OK, so it’s not really cyberlaw, but it’s law and it mentions the Internet…
So, there’s this guy in New York, and he’s working for the Department of Education. A noble calling, indeed. But it turns out that they aren’t the nicest employers ever. Staff were banned from using ‘the Internet’ (they mean the web, given the use of email, but never mind). He was logged as visiting the following dangerous sites:
In a classic response, though, after being sent a memo asking ‘what was he doing on the Internet’ (again, enough with the Net v Web confusion, idiots), he sent it back with the word ‘reading’ written at the bottom!

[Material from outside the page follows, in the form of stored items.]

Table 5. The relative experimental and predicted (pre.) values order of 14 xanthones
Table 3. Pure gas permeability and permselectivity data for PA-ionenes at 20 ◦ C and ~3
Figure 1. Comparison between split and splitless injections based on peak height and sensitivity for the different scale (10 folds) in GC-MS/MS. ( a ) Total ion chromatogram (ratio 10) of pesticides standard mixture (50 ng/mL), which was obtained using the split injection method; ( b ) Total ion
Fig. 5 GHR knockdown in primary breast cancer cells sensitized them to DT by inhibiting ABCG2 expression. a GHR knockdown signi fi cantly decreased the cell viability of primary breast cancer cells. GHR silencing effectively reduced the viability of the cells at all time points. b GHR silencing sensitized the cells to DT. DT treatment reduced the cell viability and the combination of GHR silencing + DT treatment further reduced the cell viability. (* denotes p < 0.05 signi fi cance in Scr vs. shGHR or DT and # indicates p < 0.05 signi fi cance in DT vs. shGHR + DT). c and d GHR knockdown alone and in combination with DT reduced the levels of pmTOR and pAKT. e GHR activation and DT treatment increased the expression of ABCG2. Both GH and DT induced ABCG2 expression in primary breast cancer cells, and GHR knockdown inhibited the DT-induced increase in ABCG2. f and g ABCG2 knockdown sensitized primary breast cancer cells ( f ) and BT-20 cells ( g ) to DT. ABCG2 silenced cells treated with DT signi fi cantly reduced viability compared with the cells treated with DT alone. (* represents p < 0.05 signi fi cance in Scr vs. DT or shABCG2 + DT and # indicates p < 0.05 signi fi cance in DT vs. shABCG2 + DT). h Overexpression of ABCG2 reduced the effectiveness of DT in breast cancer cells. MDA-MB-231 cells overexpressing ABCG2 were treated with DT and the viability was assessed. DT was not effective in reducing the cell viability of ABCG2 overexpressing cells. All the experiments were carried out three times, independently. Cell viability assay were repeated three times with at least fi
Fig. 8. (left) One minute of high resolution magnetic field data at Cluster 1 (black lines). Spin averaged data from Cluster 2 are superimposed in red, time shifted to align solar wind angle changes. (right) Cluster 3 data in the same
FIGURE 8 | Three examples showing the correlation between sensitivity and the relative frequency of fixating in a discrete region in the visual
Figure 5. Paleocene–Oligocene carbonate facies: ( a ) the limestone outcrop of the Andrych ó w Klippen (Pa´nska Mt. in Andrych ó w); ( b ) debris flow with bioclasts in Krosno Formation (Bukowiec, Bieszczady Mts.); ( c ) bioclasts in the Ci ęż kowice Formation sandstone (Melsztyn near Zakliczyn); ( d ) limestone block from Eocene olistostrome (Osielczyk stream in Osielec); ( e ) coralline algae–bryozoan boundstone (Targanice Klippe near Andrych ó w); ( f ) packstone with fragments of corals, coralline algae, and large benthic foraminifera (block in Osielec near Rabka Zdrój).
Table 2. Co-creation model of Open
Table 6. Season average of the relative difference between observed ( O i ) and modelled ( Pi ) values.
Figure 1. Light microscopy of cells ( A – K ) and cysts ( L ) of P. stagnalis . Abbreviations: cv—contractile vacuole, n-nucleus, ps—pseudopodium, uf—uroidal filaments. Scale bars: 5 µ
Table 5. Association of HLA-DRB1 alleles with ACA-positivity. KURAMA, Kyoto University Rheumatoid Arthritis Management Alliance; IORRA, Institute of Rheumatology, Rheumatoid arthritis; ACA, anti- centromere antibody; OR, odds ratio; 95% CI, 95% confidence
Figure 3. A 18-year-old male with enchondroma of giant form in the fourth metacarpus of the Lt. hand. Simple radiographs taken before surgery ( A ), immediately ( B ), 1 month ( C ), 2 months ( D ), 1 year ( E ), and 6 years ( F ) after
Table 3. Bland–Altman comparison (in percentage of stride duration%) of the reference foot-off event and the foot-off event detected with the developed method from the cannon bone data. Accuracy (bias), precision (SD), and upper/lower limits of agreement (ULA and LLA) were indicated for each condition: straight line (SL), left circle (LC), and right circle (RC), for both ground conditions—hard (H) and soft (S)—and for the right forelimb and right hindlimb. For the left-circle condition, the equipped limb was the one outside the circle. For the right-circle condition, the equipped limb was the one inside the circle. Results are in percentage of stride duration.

But the judge makes this important finding:
It should be observed that the internet has become the modern equivalent of a telephone or a daily newspaper, providing a combination of communication and information that most employees use as frequently in their personal lives as for their work. For this reason, City agencies permit workers to use a telephone for personal calls, so long as this does not interfere with their overall work performance. Many agencies apply the same standard to the use of the internet for personal issues. This widespread recognition that internet use is essential to living in the technological world does not excuse respondent’s disobedience to Mr. Barton’s order.
However, it does suggest that the order that only respondent was prohibited from using the internet for any personal reasons was unusually harsh and arbitrary, motivated by anger rather than a concern for office productivity.
Dept. of Education v Choudhri: Full case report here. As it happens, the employee had his disciplinary charges knocked down to the lowest level, remprimand.